The lines to copy are those in the listing below that contain the word "калькулятора".

.....

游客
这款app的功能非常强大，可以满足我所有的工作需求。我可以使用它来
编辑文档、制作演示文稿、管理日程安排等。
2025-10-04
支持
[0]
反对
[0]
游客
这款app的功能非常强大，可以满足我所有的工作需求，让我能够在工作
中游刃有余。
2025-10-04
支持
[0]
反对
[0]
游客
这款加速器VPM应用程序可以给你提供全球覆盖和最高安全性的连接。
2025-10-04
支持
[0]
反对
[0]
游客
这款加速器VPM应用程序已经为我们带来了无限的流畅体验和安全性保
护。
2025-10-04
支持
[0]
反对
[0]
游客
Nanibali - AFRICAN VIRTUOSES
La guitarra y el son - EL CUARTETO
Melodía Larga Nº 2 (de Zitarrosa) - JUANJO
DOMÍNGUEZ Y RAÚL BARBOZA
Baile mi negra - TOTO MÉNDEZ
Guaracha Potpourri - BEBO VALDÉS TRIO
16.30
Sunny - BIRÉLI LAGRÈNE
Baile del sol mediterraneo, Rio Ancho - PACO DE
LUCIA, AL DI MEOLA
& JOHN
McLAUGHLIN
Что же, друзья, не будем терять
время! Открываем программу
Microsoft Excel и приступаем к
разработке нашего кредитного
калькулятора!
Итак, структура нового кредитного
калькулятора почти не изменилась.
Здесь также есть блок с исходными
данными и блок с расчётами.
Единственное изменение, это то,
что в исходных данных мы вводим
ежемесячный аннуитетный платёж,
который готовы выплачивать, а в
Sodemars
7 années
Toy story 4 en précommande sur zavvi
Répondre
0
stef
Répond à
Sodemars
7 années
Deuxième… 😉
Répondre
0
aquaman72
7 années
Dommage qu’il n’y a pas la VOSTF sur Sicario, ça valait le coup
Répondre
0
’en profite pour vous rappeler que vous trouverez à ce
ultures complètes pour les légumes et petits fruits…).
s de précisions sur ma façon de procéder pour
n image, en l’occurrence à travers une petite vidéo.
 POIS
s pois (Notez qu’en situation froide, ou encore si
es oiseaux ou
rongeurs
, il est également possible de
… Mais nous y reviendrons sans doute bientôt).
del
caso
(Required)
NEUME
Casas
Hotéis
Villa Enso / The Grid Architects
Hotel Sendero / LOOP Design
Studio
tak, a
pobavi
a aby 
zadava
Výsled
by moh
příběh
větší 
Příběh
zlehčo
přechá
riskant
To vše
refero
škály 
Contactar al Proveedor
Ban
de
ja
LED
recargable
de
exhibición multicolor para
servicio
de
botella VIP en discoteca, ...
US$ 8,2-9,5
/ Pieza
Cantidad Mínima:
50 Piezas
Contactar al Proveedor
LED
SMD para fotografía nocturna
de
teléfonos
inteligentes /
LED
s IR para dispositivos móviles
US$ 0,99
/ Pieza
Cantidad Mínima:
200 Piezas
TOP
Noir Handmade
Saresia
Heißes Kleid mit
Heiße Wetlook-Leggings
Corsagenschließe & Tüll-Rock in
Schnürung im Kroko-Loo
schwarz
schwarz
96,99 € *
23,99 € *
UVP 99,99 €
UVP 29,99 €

.....

ANSWER TO THIS EXERCISE:
калькулятора!
калькулятора почти не изменилась.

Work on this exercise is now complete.